··· Stored data

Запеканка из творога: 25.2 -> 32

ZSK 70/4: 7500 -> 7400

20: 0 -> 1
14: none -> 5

······
··· Stored data

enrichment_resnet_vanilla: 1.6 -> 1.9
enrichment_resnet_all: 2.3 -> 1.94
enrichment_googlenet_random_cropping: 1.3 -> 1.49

······
··· Stored data

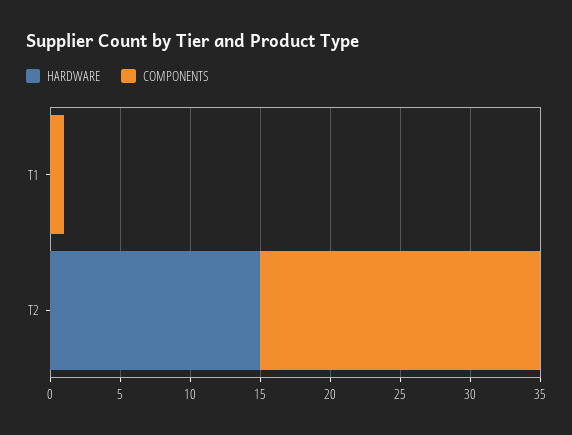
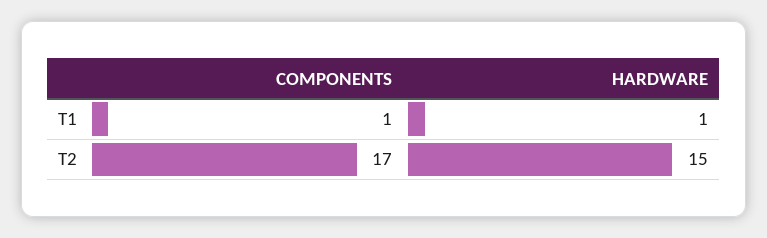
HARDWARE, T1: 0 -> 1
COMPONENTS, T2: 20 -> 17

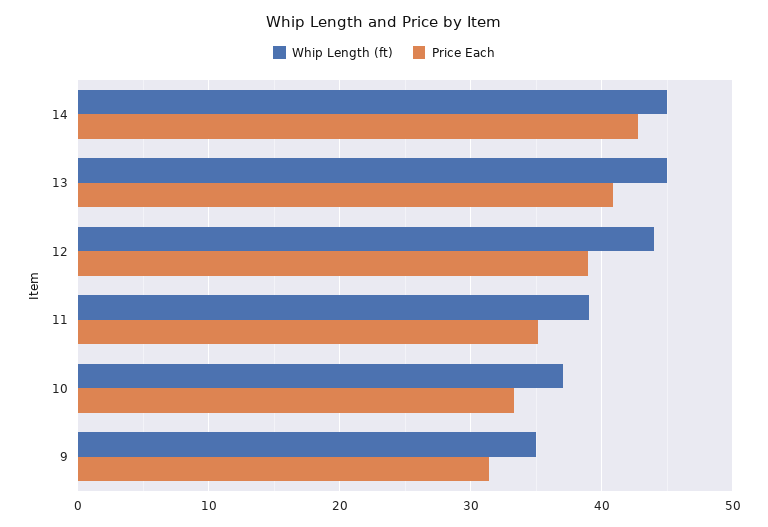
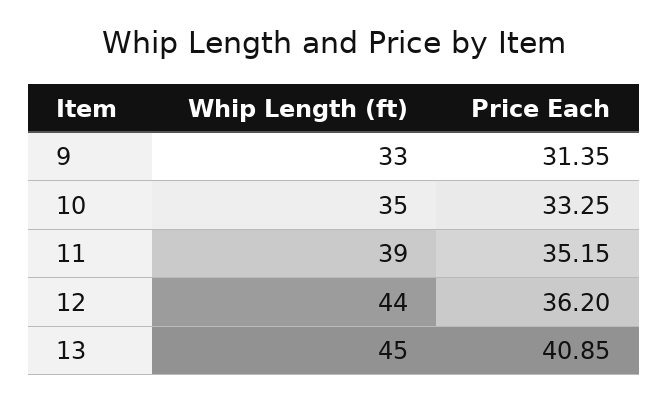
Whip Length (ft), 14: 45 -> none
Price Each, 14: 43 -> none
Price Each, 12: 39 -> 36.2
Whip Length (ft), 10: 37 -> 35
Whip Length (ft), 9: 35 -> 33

······

■ **Your instructions**: Would you please show every line of the material above that includes the string "Price"?

■ **Answer space**:
Price Each, 14: 43 -> none
Price Each, 12: 39 -> 36.2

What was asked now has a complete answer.